To test their hypothesis, researchers conducted nine studies with over 4,000 participants—including executives, MBA graduates, undergraduate students, and other working adults. In one of the experiments, 450 working adults were told to imagine getting a higher role at their current organization, and then predict the likelihood of positive and negative outcomes. The positive outcomes included happiness, money, and opportunity, and the negative outcomes included stress, difficult trade-offs or sacrifices, and conflicts with life goals. What researchers found is that women and men expected the same level of positive outcomes coming from a job promotion, but that women anticipated stronger negative outcomes than men did.

Researchers also found other supply-side factors that could influence women’s likelihood to pursue promotions: women placed less importance on power-related goals in the workplace; they perceived power as less desirable; and they were less likely to take advantage of personal development opportunities. The team writes in study, published in the Proceedings of the National Academy of Sciences, that across their experiments, this ”profound and consistent gender gap” tended to make women shy away from seeking promotions.

### DATASET SECTION
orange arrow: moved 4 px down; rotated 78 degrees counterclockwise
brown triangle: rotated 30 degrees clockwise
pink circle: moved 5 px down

### TASKS TO PERFORM
(a) Answer these from the promotion study passage:
(i) How many participants took part across the nine studies?
(ii) How many working adults were told to imagine getting a higher role at their current organization?
(iii) In what publication did the study appear?
(b) Please output word for word everything in the promotion study passage from "To test their hypothesis, researchers" down to "than men did.".
The data comes from a separate source.

### COMPLETED EXERCISE
(a)
(i) Over 4,000
(ii) 450
(iii) The Proceedings of the National Academy of Sciences

(b)
To test their hypothesis, researchers conducted nine studies with over 4,000 participants—including executives, MBA graduates, undergraduate students, and other working adults. In one of the experiments, 450 working adults were told to imagine getting a higher role at their current organization, and then predict the likelihood of positive and negative outcomes. The positive outcomes included happiness, money, and opportunity, and the negative outcomes included stress, difficult trade-offs or sacrifices, and conflicts with life goals. What researchers found is that women and men expected the same level of positive outcomes coming from a job promotion, but that women anticipated stronger negative outcomes than men did.